* **TEXT**

Stop Blackberry Abuse

There is a growing and disturbing phenomenon that is familiar to all of us – the blessing and curse of the Blackberry. (Or Treo, or other instant email PDA that you might have.) What is a speaker or meeting leader to do when everyone goes to their Blackberrys to check emails rather than listen to you?

It happens all the time, and the custom is becoming rampant. The curse is out of control – turn it into a blessing. Take charge skillfully.

Here is what you can do:

  • Be interesting. This is most of the problem. People need stimulation, and all too often in our data dump laden business presentation setting people are boring. What you have to do above all is be interesting. Use SHARPs. Engage them with interaction. Be sure you have a focused and listener based message. If you are leading a meeting, facilitate well (there is a skill to facilitating too.)
  • Be dramatic. Get a dummy Blackberry and in your introduction throw it on the floor, stamp on it, and say, “Out damn Blackberry.” Then go to item 4.

* **RECORDS**
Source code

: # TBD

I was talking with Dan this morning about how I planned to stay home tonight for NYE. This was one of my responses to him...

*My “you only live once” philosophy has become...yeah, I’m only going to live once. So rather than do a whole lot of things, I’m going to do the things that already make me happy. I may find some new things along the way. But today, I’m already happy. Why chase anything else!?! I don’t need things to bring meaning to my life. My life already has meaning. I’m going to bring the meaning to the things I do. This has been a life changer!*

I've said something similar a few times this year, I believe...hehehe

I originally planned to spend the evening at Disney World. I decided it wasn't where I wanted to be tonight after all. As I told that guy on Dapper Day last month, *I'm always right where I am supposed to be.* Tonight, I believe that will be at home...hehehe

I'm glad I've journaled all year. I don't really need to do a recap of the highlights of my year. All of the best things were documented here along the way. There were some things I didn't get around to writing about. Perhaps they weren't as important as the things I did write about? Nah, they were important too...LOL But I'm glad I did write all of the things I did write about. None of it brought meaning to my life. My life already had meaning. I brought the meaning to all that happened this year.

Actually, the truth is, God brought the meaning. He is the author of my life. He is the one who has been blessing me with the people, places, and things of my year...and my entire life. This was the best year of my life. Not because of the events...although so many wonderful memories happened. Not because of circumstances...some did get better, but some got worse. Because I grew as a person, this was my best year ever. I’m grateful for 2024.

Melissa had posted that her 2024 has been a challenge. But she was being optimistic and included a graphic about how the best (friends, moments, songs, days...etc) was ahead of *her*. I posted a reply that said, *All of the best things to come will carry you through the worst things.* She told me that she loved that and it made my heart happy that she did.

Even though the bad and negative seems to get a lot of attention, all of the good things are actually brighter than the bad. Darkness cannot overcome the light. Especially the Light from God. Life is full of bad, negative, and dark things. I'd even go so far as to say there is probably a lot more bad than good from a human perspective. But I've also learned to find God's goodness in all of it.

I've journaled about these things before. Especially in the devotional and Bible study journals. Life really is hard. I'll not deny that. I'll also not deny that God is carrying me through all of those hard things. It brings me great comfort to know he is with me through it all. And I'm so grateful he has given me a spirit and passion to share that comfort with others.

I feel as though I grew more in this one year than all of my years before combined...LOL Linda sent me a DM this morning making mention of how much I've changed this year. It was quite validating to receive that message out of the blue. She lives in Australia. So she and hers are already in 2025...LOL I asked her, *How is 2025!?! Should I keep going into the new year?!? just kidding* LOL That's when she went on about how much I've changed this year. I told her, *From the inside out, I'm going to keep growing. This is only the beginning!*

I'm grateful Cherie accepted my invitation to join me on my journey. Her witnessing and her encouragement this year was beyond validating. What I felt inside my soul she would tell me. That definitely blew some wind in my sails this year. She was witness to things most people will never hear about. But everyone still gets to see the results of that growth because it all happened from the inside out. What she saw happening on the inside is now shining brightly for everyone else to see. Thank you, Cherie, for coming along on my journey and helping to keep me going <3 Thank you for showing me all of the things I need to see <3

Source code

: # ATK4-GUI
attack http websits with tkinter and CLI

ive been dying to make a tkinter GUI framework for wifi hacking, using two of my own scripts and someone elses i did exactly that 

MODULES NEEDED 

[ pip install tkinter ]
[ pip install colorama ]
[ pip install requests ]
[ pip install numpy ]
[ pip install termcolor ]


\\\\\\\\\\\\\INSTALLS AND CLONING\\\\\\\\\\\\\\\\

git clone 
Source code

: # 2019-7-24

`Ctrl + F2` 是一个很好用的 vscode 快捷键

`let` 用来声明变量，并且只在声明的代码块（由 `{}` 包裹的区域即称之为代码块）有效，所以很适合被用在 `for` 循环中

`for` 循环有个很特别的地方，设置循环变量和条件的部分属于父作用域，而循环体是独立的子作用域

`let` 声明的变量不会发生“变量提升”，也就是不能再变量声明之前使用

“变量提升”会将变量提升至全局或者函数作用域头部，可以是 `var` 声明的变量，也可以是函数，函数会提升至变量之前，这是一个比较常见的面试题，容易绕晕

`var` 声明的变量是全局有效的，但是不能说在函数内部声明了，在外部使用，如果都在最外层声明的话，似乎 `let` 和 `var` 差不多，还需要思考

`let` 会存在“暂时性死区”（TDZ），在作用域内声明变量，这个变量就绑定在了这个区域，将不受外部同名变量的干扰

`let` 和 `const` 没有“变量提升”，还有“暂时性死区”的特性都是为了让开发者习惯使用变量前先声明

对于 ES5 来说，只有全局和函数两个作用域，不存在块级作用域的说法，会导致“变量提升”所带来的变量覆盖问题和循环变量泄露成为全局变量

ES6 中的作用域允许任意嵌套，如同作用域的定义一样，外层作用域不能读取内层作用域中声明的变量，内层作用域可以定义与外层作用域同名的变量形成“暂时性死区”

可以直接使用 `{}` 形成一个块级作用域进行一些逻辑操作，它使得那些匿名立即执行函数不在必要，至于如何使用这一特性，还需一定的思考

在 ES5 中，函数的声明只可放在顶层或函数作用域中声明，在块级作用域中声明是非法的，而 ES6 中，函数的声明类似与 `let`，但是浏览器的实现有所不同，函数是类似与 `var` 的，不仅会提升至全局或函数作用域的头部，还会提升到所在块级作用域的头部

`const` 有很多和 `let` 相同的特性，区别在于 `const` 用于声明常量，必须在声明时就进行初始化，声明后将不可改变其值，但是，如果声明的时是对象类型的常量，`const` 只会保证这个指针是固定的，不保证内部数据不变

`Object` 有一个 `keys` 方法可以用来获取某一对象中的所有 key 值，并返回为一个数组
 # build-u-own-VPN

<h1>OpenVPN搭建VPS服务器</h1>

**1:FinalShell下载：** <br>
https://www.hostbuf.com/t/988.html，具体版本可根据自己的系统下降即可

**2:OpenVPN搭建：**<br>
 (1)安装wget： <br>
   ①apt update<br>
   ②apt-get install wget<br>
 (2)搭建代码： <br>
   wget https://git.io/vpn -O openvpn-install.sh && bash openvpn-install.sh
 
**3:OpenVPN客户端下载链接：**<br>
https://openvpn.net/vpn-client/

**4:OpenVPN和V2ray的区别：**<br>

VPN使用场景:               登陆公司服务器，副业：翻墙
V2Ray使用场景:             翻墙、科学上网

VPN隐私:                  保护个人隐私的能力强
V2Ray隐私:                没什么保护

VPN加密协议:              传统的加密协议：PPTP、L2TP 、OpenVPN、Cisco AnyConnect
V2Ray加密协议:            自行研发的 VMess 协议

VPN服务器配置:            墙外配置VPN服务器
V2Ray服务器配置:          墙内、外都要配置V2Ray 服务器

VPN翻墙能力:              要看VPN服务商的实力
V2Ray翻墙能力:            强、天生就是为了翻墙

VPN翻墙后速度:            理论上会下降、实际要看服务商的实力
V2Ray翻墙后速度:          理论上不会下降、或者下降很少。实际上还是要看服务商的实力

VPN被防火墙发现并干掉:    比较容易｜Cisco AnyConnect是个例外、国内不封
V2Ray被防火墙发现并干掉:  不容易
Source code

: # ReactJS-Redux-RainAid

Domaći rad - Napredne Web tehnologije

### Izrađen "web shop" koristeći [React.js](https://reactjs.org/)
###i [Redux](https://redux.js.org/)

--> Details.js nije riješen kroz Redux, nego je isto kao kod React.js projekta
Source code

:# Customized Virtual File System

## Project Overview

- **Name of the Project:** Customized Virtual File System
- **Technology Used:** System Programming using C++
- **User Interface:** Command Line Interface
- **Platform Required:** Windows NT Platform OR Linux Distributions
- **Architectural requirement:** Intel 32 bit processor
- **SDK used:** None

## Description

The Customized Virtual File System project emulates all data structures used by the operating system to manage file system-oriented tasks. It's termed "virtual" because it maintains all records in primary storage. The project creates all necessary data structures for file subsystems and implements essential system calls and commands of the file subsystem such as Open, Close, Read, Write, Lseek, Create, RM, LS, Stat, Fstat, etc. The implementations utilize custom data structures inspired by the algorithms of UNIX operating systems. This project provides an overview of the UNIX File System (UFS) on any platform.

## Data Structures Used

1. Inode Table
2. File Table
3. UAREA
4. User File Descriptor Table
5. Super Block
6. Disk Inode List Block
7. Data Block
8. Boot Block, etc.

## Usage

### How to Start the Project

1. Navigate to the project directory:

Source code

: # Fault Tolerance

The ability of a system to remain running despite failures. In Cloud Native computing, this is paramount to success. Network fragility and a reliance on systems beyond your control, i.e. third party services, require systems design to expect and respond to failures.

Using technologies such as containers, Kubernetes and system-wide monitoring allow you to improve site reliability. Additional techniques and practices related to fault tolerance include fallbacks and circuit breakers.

* **ACTIVITY A**
From the piece on Blackberry abuse, extract the passage from "It happens all" up to and including "to facilitating too.)".
* **ACTIVITY B**
Summarize the piece on Blackberry abuse in two sentences.
* **ACTIVITY C**
Write what comes next in the piece on Blackberry abuse, picking up after its final sentence.

* **FINAL ANSWER A**
It happens all the time, and the custom is becoming rampant. The curse is out of control – turn it into a blessing. Take charge skillfully.

Here is what you can do:

  • Be interesting. This is most of the problem. People need stimulation, and all too often in our data dump laden business presentation setting people are boring. What you have to do above all is be interesting. Use SHARPs. Engage them with interaction. Be sure you have a focused and listener based message. If you are leading a meeting, facilitate well (there is a skill to facilitating too.)

* **FINAL ANSWER B**
Speakers and meeting leaders increasingly face audiences who check email on their Blackberrys instead of listening, a custom the piece calls rampant and urges them to take charge of skillfully. Its first remedies are to be interesting, using SHARPs, interaction, a focused listener-based message and good facilitation, and to be dramatic by throwing a dummy Blackberry on the floor and stamping on it during the introduction.

* **FINAL ANSWER C**
  • Take control. Even if you are interesting, some people need to get a key phone call or urgent email. (Not very many, but some.) If so, set it up beforehand with something like, “I know you all are busy, and some of you might have an essential phone message to get. We’ll have breaks so you can take care of urgencies about every hour – but is there anyone who MUST take a call, put it on ring and we’ll all know the call came in. Are there any of you who MUST take a call? That way they will all be on notice for no phone calls. (Notice we left out emails – no one really HAS to get an email within an hour.)
  • Be winsome.Start out with an acknowledgement like, “I know three things:
    1. You all are busy and have phones and emails to contend with, and will want to go to your Blackberrys.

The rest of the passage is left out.